Lucid Motors, a premium electric vehicle (EV) manufacturer listed on the NASDAQ as LCID, has seen a disappointing performance in its stock price for the year 2024. Despite a recent market rally, the company has struggled to compete with rivals like Tesla, resulting in a decline of over 35% in its stock price, which failed to rise above the yearly high of $4.15. As of the market close on June 12, Lucid was trading at $2.68.
While LCID shares have faced challenges, there is speculation that the stock could follow the trend of meme stocks like GameStop on the NYSE. This presents a short-term trading opportunity for speculators, with Lucid’s short interest standing at 28.31% as of June 13.
In light of the high short interest in Lucid shares, Finbold turned to OpenAI’s ChatGPT-4o to predict how the stock might behave in the event of a short squeeze. The AI tool highlighted the potential impact of social media hype and retail investor coordination, similar to what was seen with GameStop. It suggested that if Lucid experienced a meme stock frenzy, its price could increase significantly, with projections ranging from a 10x increase to around $26.40, to a 20x increase reaching approximately $52.80.

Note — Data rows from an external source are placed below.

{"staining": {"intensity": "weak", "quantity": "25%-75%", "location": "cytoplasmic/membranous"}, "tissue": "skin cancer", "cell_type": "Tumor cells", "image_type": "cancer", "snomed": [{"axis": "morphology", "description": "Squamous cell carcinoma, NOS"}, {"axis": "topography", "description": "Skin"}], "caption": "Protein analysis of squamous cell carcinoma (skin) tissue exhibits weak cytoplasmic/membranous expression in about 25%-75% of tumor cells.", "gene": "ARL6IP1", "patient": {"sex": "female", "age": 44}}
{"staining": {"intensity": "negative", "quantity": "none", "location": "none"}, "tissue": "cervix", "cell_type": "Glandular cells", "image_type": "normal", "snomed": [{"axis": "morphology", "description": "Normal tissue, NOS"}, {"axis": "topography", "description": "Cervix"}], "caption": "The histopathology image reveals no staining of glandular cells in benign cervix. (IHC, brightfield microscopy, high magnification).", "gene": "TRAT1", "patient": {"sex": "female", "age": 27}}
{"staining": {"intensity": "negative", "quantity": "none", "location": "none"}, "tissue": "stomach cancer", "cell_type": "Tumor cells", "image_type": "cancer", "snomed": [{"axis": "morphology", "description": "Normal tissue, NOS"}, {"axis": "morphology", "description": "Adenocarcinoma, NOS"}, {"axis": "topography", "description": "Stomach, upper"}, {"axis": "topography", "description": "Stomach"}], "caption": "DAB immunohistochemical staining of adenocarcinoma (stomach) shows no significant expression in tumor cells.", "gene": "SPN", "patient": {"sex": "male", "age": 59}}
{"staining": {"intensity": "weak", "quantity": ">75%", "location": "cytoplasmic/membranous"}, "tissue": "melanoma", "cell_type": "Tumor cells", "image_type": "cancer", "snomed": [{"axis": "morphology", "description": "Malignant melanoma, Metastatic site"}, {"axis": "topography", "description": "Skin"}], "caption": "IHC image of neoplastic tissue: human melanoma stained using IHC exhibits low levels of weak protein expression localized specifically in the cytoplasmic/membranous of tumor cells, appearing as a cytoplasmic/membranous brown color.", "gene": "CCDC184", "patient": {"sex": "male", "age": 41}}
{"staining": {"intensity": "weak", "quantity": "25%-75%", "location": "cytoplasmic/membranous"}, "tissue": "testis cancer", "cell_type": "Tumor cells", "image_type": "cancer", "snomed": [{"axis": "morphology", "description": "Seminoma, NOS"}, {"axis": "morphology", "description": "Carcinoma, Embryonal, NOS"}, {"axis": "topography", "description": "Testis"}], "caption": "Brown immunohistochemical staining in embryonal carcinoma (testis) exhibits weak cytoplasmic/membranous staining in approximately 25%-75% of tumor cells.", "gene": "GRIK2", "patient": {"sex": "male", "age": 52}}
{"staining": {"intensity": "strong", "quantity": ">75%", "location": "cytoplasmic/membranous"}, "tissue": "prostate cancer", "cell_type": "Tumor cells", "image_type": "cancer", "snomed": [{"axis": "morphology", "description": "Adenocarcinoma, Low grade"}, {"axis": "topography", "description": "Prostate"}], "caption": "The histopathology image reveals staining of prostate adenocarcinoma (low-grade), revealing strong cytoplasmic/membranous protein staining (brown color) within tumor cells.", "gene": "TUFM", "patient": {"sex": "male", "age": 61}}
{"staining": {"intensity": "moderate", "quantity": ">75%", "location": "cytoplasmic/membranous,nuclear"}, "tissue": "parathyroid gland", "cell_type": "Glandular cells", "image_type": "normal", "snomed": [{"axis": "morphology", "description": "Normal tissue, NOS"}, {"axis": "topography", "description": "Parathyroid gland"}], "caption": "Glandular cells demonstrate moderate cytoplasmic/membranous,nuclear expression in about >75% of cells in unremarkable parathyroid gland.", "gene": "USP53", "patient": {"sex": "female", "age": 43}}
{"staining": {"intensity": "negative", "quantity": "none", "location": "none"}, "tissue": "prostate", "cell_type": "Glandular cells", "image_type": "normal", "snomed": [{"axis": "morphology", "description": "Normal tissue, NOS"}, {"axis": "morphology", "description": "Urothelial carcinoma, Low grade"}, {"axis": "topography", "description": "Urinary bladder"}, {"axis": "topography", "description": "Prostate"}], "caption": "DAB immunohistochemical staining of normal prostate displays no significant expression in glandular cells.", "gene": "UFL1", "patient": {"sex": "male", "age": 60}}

On the other hand, Wall Street analysts at TipRanks provided a more conservative outlook, offering a 12-month price target for Lucid at an average of $3.16. This represents a 19.47% increase from the current price, with a high forecast of $4 and a low estimate of $2.90.
Despite the challenging market conditions for EV companies in 2024, Lucid’s stock could see improvement if interest in EVs rebounds. The company’s strong product proposition, highlighted by the energy-efficient Lucid Air and tech-sharing partnerships with companies like Aston Martin, could drive future growth. Additionally, Lucid’s partnership with Saudi Arabia for car production and potential orders of up to 100,000 vehicles, backed by the nation’s sovereign wealth fund, could further boost its deliveries and overall performance.